From the records below, copy every line that contains the word "Pocatello".

[Listed records Boundary: Start]

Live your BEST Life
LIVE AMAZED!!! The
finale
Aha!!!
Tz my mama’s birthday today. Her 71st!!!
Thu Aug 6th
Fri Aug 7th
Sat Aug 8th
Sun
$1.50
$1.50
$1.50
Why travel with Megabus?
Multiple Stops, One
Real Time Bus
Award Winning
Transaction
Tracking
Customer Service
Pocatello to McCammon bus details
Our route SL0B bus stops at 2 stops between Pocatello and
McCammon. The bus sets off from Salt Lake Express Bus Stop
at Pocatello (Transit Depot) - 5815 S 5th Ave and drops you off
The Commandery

[Listed records Boundary: End]

Output for this exercise:
Pocatello to McCammon bus details
Our route SL0B bus stops at 2 stops between Pocatello and
at Pocatello (Transit Depot) - 5815 S 5th Ave and drops you off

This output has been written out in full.